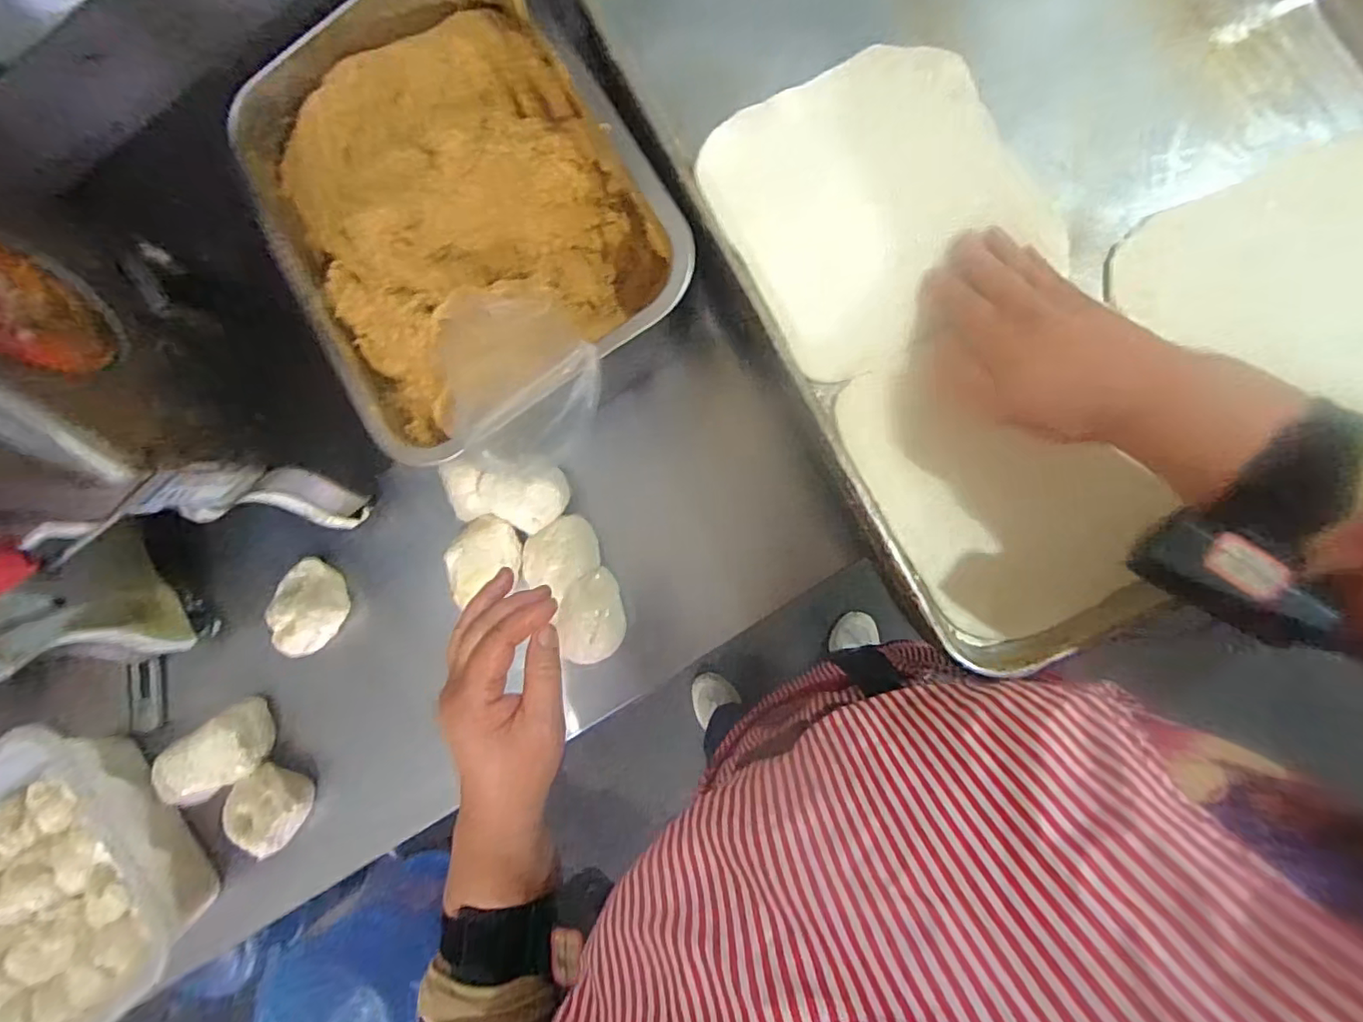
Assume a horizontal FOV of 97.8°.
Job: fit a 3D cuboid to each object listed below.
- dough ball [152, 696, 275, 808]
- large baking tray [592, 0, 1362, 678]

::::::::

*THE TASK*: The data shown above must be printed again exactly, with no images included.

*RESULT*:
Assume a horizontal FOV of 97.8°.
Job: fit a 3D cuboid to each object listed below.
- dough ball [152, 696, 275, 808]
- large baking tray [592, 0, 1362, 678]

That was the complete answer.